En todo este escenario, se presentan los resultados del censo nacional agropecuario, el cual evidenció que existe una situación mucho más crítica en el campo colombiano. Es así como para 2014, el índice de pobreza multidimensional en el campo es del 44,7 por ciento, el doble del registro total nacional. También resulta muy preocupante que la fuerza de trabajo joven está abandonando el campo, porque no ve allí posibilidades de futuro. El Censo corroboró el alto grado de concentración de la tierra. Es así como el 70 por ciento de las unidades de producción agropecuaria (UPA) tienen menos de 5 hectáreas y ocupan menos del 5 por ciento del área censada, mientras que terrenos de más de 500 hectáreas están en manos del 0,4 por ciento de los propietarios y representa el 41,1 por ciento de las 113 millones hectáreas censadas. También se confirma que del total del área rural, el 80,4 por ciento se dedica a pastos, mientras que solo el 19,1 por ciento a cultivos; esto corresponde a un poco más de 7 millones de hectáreas. De esta área de uso agrícola, se destina a cultivos permanentes, el 74,8 por ciento, y solo el 16 por ciento corresponde a cultivos transitorios. Destaca la profunda crisis por la que atraviesa la economía campesina y la producción nacional de alimentos, puesto que históricamente los pequeños agricultores habían sido los proveedores de cerca del 70 por ciento de los alimentos básicos, pero las fallidas políticas rurales han llevado a que actualmente el país esté importando más del 28 por ciento de la comida, sin contar los considerables volúmenes de alimentos que entran de contrabando.
En este número de la revista Semillas, buscamos develar el telón de fondo que tiene la política de tierras y desarrollo rural del actual gobierno, la cual bajo el velo y el discurso de política de “paz territorial”, se pretende revivir las fallidas locomotoras que reiterativamente han llevado al campo colombiano a su más profunda crisis.

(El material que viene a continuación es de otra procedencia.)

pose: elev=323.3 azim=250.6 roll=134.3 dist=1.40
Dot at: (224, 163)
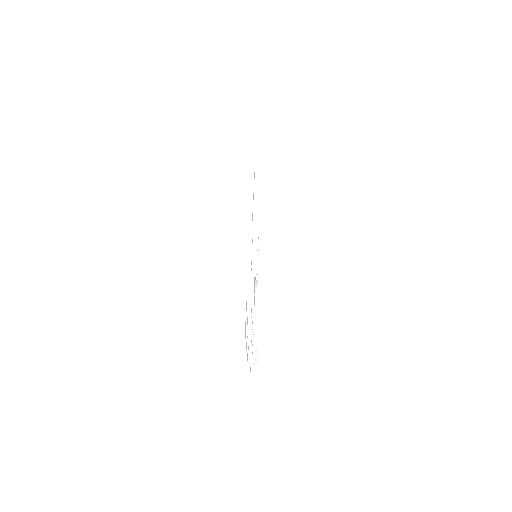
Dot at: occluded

No obstante, queda la esperanza que en medio de este caos, en el país muchos pueblos y comunidades rurales están reconstruyendo sus sistemas productivos, recuperando y defendiendo sus semillas criollas, su soberanía y autonomía alimentaria y por todo el país se están fortaleciéndose las acciones de resistencia y de construcción de un nuevo país incluyente y con derechos, frente a este modelo avasallador, que pretende convertir a los campos de Colombia en una inmensa maquila agroindustrial y minera, expulsora de indígenas, afrodescendientes y campesinos.